John Ronald Reuel Tolkien
The Lord Of The Rings:
The Fellowship of the Ring
(1954)
© J.R.R.Tolkien, 1954

E-Text: Greylib

Contents
Foreword

 

Prologue

    1. Concerning Hobbits

    2. Concerning Pipe-weed

    3. Of the Ordering of the Shire

    4. Of the Finding of the Ring

    5. Note on the Shire Records

Book I

    Chapter 1. A Long-expected Party

    Chapter 2. The Shadow of the Past

    Chapter 3. Three is Company

    Chapter 4. A Short Cut to Mushrooms

    Chapter 5. A Conspiracy Unmasked

    Chapter 6. The Old Forest

    Chapter 7. In the House of Tom Bombadil

    Chapter 8. Fog on the Barrow-Downs

    Chapter 9. At the Sign of The Prancing Pony

    Chapter 10. Strider

    Chapter 11. A Knife in the Dark

    Chapter 12. Flight to the Ford

Book II

    Chapter 1. Many Meetings

    Chapter 2. The Council of Elrond

    Chapter 3. The Ring Goes South

    Chapter 4. A Journey in the Dark

    Chapter 5. The Bridge of Khazad-dûm

    Chapter 6. Lothlórien

    

In [11]:
#Open the file in the books folder to see, all of book

#Compare, gets the size in btyes
comp_file_size = os.stat(huff_path + "Compressed_LOTR").st_size
normal_file_size = os.stat(book_path + "The Lord Of The Rings The Fellowship of the Ring.txt").st_size
binary_tree_size = os.stat(huff_path + "The_Lord_Of_The_Binary_Trees.txt").st_size
print(" Compressed LOTR Byte Size: " + str(comp_file_size))
print("     Normal LOTR Byte Size: " + str(normal_file_size))
print("Binary Tree LOTR Byte Size: " + str(binary_tree_size))

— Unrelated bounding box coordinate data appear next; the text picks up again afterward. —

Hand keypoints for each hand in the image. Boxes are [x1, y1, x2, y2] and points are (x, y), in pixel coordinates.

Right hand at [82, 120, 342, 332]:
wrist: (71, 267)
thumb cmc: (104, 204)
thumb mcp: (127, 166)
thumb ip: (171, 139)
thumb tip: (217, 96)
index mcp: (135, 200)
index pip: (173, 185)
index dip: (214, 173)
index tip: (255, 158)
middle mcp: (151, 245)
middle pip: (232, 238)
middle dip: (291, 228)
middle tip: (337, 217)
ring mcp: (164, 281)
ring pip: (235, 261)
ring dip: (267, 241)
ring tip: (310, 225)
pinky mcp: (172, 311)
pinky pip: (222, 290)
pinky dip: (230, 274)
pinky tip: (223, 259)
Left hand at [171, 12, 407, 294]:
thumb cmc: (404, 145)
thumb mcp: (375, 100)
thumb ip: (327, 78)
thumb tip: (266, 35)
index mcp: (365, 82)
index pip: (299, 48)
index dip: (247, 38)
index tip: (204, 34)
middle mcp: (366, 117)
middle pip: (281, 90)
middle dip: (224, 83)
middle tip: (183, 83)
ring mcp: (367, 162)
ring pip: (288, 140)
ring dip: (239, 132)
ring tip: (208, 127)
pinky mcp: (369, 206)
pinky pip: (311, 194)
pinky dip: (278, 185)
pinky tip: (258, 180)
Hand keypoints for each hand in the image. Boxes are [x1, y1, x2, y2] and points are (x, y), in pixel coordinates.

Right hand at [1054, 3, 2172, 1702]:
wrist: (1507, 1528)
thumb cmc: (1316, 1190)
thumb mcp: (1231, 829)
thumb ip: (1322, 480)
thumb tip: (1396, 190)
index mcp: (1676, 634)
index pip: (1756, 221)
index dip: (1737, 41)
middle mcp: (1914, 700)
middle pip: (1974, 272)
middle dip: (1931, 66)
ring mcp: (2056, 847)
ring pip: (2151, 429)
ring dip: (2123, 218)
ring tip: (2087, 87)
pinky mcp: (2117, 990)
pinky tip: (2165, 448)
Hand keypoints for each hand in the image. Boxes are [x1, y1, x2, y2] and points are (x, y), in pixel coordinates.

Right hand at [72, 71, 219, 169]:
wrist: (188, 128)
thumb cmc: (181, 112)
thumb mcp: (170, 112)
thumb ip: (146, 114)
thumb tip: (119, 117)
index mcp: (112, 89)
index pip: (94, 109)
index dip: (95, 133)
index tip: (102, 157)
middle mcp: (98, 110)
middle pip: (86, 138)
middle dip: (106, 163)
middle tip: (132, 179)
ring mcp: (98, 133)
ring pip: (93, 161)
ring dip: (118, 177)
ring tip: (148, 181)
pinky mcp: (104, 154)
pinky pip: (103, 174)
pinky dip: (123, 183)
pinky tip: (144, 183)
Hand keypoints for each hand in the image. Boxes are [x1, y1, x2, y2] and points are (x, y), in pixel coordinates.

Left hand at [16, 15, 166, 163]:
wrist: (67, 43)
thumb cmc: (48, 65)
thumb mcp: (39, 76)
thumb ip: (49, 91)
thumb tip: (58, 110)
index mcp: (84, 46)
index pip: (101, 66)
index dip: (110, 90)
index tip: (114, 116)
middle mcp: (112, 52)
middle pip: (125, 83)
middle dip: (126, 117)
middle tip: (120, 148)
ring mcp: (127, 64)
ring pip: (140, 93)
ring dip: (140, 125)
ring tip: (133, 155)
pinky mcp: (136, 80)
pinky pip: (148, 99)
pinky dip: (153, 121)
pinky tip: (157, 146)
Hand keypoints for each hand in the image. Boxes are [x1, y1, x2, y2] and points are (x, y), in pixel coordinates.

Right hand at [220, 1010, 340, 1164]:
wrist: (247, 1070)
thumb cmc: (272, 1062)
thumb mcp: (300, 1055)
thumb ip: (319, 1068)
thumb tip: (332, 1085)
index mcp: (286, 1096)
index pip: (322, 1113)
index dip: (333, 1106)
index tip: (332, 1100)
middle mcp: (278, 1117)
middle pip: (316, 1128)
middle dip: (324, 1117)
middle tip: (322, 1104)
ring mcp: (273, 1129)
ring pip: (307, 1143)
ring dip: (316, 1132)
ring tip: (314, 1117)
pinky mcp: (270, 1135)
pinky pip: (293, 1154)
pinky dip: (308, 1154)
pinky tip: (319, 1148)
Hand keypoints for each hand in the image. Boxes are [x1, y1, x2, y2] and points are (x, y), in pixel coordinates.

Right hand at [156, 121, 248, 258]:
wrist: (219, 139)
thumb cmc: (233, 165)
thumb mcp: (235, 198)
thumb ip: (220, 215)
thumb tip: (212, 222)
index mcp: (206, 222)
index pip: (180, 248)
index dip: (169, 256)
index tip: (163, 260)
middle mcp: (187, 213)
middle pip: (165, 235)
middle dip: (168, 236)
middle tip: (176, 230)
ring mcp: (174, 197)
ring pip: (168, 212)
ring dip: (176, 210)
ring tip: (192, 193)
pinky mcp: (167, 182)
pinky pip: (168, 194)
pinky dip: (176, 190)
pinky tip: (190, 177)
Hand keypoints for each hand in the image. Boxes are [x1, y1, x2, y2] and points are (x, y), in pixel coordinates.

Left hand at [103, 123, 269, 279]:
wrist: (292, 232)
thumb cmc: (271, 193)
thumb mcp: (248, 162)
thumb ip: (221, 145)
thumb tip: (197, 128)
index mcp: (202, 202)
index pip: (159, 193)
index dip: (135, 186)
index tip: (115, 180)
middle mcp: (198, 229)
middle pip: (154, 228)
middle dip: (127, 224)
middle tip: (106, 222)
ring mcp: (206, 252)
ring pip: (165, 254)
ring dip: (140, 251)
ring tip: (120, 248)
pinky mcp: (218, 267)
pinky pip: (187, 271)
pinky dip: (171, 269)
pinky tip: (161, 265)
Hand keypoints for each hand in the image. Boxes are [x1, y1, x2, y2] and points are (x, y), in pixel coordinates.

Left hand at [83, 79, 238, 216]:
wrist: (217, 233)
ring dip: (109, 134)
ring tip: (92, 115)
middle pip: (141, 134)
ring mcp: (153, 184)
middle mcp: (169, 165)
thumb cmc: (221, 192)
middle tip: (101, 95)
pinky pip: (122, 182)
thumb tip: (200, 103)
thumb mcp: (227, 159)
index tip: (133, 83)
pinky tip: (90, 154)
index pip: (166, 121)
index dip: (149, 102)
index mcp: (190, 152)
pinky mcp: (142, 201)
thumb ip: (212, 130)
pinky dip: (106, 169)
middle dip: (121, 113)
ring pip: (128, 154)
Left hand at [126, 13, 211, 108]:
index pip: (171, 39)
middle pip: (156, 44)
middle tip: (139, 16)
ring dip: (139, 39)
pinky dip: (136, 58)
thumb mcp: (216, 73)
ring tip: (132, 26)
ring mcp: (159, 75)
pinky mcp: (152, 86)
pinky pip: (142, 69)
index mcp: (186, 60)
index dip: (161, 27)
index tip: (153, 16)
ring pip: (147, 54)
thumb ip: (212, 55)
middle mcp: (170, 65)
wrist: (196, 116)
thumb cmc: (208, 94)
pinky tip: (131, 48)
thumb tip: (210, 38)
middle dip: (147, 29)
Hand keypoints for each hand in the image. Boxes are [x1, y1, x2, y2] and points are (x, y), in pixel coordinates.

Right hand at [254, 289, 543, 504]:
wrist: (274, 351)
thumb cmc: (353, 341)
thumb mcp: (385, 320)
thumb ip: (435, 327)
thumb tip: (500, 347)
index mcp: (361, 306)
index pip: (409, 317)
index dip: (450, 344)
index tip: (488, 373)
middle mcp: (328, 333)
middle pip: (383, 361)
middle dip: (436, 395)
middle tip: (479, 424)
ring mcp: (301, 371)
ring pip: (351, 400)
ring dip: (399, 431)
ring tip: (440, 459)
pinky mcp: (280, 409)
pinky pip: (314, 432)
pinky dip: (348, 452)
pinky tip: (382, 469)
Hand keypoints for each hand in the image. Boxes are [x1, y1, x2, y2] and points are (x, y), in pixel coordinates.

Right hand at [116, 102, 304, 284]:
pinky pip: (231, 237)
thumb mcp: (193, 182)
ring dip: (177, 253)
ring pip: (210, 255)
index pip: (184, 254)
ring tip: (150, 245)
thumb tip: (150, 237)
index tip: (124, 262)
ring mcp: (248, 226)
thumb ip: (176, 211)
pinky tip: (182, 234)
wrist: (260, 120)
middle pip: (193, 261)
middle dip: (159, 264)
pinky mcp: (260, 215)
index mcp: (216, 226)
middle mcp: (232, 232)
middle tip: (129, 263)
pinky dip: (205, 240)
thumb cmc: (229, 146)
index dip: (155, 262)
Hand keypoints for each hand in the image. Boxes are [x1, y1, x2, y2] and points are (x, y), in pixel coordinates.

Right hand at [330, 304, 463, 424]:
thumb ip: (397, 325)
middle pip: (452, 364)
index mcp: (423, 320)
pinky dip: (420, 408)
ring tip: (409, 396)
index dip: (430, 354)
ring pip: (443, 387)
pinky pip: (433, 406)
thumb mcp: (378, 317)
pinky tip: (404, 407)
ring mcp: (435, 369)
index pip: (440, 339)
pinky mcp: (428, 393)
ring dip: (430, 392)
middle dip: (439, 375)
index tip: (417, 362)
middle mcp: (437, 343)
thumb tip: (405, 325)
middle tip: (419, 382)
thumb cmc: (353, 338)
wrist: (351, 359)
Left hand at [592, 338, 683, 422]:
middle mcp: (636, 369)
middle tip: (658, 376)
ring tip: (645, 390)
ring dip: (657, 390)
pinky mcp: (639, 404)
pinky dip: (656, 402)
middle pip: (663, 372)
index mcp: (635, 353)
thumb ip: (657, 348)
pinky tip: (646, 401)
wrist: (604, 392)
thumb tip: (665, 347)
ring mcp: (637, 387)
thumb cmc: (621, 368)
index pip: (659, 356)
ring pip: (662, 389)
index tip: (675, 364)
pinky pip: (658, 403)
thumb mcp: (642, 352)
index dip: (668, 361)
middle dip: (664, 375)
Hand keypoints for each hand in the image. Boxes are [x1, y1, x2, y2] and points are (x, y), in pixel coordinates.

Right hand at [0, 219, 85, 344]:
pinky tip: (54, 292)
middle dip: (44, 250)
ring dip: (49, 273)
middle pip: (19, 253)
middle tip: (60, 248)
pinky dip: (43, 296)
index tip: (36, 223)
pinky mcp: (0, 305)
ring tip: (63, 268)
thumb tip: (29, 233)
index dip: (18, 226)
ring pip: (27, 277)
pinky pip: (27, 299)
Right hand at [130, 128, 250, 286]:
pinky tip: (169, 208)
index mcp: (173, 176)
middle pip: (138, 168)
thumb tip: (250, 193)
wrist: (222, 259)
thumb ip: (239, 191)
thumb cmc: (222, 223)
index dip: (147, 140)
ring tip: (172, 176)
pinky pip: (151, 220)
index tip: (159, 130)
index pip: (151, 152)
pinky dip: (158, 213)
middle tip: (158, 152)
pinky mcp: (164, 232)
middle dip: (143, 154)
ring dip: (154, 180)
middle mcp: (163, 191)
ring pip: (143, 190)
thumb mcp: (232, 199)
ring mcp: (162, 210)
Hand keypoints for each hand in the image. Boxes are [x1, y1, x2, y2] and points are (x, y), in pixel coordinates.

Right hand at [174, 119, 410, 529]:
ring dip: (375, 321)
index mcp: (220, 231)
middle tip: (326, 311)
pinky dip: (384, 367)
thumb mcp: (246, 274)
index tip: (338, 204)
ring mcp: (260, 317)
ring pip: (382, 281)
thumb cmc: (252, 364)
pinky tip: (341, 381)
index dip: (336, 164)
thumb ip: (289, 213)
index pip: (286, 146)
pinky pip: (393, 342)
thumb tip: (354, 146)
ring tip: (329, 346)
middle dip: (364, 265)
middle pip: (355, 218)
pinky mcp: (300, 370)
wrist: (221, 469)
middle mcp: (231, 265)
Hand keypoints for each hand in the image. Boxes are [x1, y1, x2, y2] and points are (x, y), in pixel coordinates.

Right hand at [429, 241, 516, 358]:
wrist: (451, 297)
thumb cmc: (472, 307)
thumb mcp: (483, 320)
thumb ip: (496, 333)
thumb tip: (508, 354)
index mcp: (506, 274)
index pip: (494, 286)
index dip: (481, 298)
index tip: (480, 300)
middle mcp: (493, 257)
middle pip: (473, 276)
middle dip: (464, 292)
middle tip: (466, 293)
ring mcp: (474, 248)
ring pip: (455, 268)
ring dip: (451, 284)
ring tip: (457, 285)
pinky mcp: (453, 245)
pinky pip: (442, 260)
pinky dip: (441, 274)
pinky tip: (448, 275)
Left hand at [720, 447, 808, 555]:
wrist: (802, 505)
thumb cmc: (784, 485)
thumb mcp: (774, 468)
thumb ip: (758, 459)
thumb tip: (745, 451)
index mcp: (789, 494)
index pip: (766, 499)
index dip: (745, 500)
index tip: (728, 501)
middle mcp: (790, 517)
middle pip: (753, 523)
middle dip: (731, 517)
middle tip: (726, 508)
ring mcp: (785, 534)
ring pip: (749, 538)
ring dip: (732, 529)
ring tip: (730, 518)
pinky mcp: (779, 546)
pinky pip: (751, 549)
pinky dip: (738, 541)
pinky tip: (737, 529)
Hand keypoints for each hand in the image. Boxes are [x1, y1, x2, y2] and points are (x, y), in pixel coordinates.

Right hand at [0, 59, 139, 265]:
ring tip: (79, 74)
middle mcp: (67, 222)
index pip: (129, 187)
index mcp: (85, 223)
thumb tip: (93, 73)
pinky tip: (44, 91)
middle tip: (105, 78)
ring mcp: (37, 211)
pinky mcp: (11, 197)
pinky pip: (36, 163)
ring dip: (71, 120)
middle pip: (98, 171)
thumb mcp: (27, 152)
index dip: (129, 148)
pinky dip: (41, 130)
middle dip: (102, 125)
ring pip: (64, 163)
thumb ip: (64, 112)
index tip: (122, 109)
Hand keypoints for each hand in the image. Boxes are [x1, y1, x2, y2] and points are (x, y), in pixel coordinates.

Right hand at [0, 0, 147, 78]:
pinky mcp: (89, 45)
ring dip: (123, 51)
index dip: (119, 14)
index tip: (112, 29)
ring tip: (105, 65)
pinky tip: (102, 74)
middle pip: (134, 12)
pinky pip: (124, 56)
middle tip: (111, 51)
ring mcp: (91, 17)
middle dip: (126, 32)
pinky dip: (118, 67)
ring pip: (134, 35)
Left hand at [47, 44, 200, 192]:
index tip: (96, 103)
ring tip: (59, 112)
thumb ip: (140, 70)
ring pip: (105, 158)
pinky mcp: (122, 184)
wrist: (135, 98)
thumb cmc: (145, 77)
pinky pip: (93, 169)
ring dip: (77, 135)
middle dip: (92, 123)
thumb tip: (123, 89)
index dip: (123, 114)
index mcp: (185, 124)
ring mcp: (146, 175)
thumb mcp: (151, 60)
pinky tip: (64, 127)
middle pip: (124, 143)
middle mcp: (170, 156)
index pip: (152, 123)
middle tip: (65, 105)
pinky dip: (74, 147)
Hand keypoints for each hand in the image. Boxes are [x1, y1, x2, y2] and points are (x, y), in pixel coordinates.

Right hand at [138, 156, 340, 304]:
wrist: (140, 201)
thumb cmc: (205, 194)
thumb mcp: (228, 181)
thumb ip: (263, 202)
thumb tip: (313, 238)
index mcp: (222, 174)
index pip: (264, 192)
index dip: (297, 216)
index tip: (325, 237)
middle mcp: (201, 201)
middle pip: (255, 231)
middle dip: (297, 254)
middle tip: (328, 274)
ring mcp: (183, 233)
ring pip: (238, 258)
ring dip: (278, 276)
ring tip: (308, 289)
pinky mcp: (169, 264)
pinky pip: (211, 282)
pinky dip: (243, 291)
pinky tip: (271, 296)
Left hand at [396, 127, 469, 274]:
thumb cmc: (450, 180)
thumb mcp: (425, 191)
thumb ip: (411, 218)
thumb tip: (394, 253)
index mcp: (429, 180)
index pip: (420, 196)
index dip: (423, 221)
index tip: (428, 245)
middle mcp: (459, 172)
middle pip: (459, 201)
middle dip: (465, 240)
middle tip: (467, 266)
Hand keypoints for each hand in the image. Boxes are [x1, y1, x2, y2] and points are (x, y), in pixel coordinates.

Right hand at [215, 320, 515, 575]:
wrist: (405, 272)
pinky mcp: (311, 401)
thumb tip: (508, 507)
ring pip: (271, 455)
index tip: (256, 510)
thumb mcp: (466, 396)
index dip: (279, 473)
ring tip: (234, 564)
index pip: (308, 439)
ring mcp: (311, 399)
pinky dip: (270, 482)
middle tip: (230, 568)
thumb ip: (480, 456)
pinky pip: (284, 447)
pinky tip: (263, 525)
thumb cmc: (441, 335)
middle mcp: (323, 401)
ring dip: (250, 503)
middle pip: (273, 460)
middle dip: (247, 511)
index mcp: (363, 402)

comp_ratio = (comp_file_size+binary_tree_size)/normal_file_size
print("Compression Ratio: " + str(comp_ratio))

 Compressed LOTR Byte Size: 559895
     Normal LOTR Byte Size: 1013626
Binary Tree LOTR Byte Size: 867
Compression Ratio: 0.5532237728708617


### Conclusion of Huffman Compression

Clearly this method is not efficient for short texts as the binary tree has to be stored. Additionally, Huffman proved that for longer texts this is an efficient way of assigning $0$'s and $1$'s to store a passage of text. But how do word and zip files do better, because this is a basic Huffman Compression algorithm it only has characters as end nodes on the binary tree, if we worked with blocks bigger than one character better results can be obtained.